TAREA POR REALIZAR
Indique, por favor, si cada afirmación coincide con el texto sobre la reforma del Código Penal argentino, respondiendo sí o no y citando textualmente las palabras que lo deciden: (a) la necesidad de reformar el Código Penal está en discusión; (b) el Código Penal vigente data de 1921; (c) los proyectos de las comisiones de especialistas en general lograron el respaldo político necesario.

FRAGMENTO DEL TEXTO
+ + + + + + +

Es claro que el código penal argentino vigente debe ser modificado. La comisión integrada a instancias del Poder Ejecutivo lo explica más que claramente en las primeras páginas de la exposición de motivos del anteproyecto. La necesidad de la reforma del Código Penal no está en discusión. Pero ésta es sólo una de tres cuestiones a tratar.
Respecto de la oportunidad en la que se plantea la reforma, se puede señalar que pareciera que éste no es un momento adecuado para el tratamiento de esta iniciativa. Incluso alguno de los integrantes de la comisión que propuso el anteproyecto, públicamente sostuvo que éste no era un momento políticamente correcto para avanzar con su tratamiento, toda vez que la relativa proximidad de la finalización del mandato del Poder Ejecutivo degradaría su discusión política, sumiéndola en las prioridades de las distintas campañas electorales.
Es cierto que el Código Penal de 1921 ha sido reformado y vuelto a reformar hasta destruir su lógica jurídica, pero si han pasado más de 90 años desde su sanción, también nos debemos el tiempo necesario para considerar y evaluar qué normativa penal pondremos en vigor para las próximas décadas, atendiendo además a los tiempos necesarios para que los que sean consultados sean apropiadamente escuchados por los representantes del pueblo. Éstas son decisiones que deben estar alejadas de maratones legislativas donde en poco tiempo hablan muchas personas de cosas distintas, donde se reflexiona poco y luego se decide desde posiciones que ya estaban establecidas antes de empezar a debatir.
Esto nos lleva a evaluar la metodología utilizada por el Poder Ejecutivo para su concreción, que dista de ser la apropiada, ya que la discusión para una reforma de estas características tuvo una matriz hasta históricamente retrógrada y antigua.
La propia comisión que le presentó su anteproyecto al Poder Ejecutivo, al contar la historia de las propuestas de legislación penal, algunas vigentes y otras simples proyectos, refieren dos metodologías que rigieron esos procesos históricos. Por un lado, las comisiones de especialistas, cuyos proyectos en general no cuajaron políticamente; por el otro, las reformas encaradas por comisiones parlamentarias, que sí consiguieron la necesaria sinergia política para ser consagradas legislativamente. No sólo este anteproyecto, sino cualquier futura reforma penal, para ser oportuna debe ser legislada dentro de un consenso social aceptable.

+ + + + + + +

DATOS A REVISAR
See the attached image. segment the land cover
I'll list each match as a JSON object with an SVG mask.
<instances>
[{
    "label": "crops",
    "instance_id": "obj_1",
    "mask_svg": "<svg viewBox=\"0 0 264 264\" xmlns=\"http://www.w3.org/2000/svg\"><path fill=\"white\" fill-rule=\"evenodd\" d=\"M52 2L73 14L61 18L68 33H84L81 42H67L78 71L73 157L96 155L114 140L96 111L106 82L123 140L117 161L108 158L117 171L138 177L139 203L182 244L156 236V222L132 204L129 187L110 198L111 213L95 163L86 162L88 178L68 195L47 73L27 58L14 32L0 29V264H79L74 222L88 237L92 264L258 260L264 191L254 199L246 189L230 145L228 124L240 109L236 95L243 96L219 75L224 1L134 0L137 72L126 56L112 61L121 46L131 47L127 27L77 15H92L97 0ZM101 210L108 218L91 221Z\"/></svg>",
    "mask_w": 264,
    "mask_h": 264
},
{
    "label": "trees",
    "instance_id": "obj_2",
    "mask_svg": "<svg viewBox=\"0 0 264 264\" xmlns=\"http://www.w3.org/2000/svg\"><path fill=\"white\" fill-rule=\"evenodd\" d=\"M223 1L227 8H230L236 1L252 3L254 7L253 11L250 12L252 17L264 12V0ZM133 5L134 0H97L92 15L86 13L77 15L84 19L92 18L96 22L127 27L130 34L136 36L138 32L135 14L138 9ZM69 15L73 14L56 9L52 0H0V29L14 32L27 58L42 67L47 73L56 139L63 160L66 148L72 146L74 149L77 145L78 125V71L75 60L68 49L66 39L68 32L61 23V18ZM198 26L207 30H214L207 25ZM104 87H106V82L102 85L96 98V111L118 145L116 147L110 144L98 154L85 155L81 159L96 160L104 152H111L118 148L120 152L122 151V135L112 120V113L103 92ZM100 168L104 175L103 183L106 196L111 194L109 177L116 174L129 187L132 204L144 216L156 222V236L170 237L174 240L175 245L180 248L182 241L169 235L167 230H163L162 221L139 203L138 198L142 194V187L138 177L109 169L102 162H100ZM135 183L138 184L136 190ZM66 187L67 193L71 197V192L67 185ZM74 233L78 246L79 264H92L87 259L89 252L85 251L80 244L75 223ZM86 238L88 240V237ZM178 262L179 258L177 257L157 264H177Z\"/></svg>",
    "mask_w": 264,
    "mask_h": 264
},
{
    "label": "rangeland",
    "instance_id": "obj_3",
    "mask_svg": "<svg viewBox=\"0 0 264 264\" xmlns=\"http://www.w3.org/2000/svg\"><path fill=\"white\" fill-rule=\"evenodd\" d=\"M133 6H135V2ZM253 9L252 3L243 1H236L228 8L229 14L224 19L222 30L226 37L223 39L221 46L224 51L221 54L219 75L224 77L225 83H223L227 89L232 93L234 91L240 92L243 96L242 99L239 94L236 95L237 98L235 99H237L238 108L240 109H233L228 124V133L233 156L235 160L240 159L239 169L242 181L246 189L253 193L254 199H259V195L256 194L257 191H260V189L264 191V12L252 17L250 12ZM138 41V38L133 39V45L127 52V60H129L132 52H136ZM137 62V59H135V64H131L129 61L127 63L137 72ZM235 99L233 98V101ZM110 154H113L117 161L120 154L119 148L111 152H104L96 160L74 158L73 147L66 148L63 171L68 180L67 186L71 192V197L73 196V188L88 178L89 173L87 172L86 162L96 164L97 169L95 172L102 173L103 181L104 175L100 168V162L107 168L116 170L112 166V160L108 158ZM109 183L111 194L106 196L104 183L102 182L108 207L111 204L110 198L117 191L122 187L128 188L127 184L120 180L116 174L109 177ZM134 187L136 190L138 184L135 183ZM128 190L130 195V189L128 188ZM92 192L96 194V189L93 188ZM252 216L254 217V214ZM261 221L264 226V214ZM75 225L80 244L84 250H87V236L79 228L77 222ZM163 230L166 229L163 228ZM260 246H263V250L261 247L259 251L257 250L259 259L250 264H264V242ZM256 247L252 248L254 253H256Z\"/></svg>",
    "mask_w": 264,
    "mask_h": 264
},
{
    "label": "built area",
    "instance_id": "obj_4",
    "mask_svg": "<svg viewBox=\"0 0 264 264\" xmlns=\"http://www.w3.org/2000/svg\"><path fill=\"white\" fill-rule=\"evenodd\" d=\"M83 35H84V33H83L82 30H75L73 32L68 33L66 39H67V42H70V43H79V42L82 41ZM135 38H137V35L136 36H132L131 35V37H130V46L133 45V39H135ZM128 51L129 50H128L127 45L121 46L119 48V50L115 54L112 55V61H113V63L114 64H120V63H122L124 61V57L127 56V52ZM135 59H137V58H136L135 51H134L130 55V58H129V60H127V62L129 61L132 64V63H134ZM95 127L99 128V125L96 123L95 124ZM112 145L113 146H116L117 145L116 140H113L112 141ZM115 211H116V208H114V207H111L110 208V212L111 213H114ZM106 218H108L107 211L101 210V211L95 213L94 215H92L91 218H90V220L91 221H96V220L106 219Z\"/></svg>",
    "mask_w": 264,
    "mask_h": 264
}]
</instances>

+ + + + + + +

SOLUCIÓN DESARROLLADA
(a) No: "La necesidad de la reforma del Código Penal no está en discusión."
(b) Sí: "el Código Penal de 1921 ha sido reformado y vuelto a reformar hasta destruir su lógica jurídica"
(c) No: "las comisiones de especialistas, cuyos proyectos en general no cuajaron políticamente"